Even in IGD’s baseline scenario mapping which assumes no Middle East conflict, retail food inflation is forecast to average 3.8% in 2026, implying that UK shoppers collectively would still need to find close to £10 billion more to buy the same basket of food.
The new forecasts take into account the ongoing conflict in the Middle East, a key energy-producing region. The disruption is expected to impact food production directly, due to the energy-intensive nature of the supply chain, where oil and gas play critical roles at every stage.
Indeed, there have been warnings also from the Ulster Farmers’ Union, with Deputy President John McLenaghan stating that fertiliser prices have been skyrocketing.
“It’s not just price actually, it’s about availability,” he told BBC News NI. “You just can’t get it, it’s as simple as that.”

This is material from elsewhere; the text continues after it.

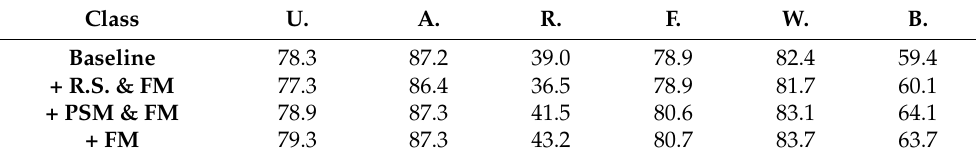
Table 7. Segmentation performance measured in IoU(%) on DeepGlobe.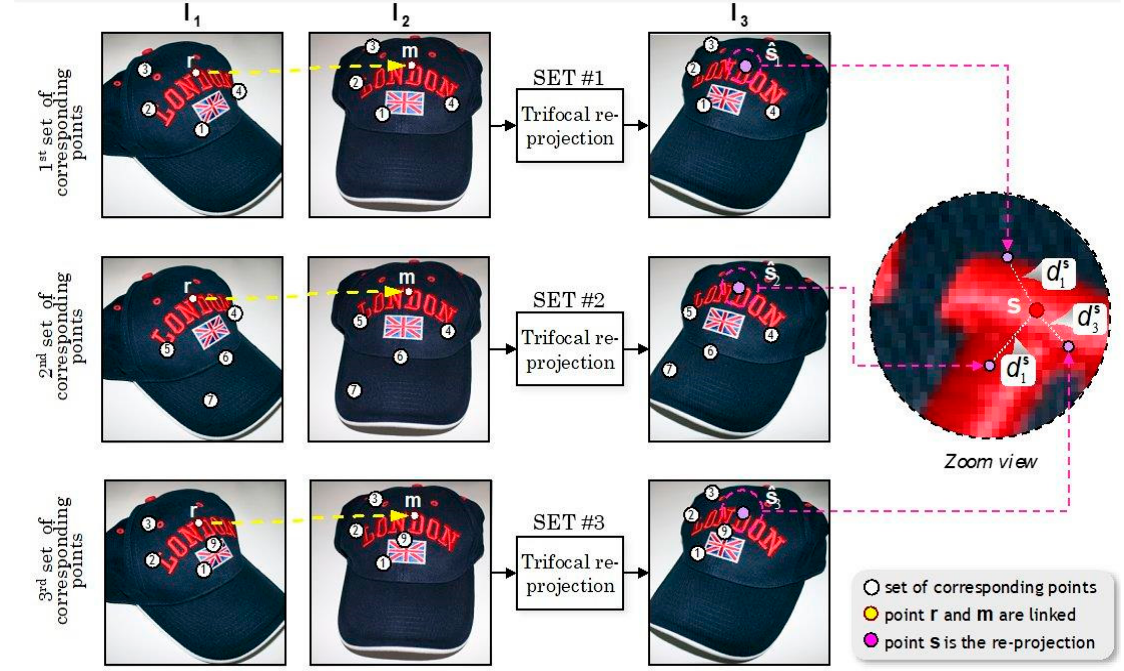
Figure 6. Point-correspondence and detection of wrong matches using the multiple geometric correspondence (MGC) filter.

With nitrogen-based fertilisers a critical part of farming today, globally food production would be reduced by half without it.
As Chief Economist at IGD, James Walton explained, even in the best-case scenario, the conflict in the Middle East is likely to prolong the timeline for recovery from the cost-of-living crisis.
“Persistently high food prices continue to fuel concern over excess profits, based on the assumption that higher prices must mean higher profits for food businesses,” said James.
“Our Food Pound analysis shows that the evidence points in the opposite direction: margins for basic food and drink remain exceptionally thin, and in many cases have fallen in recent years. When margins are this tight, businesses have limited capacity to absorb global shocks, invest in resilience or protect supply. Over time, that increases the risk of weaker availability and greater price volatility.
“The most sensible route to moderating food inflation is not cost absorption, but improving productivity, resilience and availability. This includes investment in domestic production, supply-chain efficiency and policy approaches that avoid adding unnecessary cost and volatility to the system.”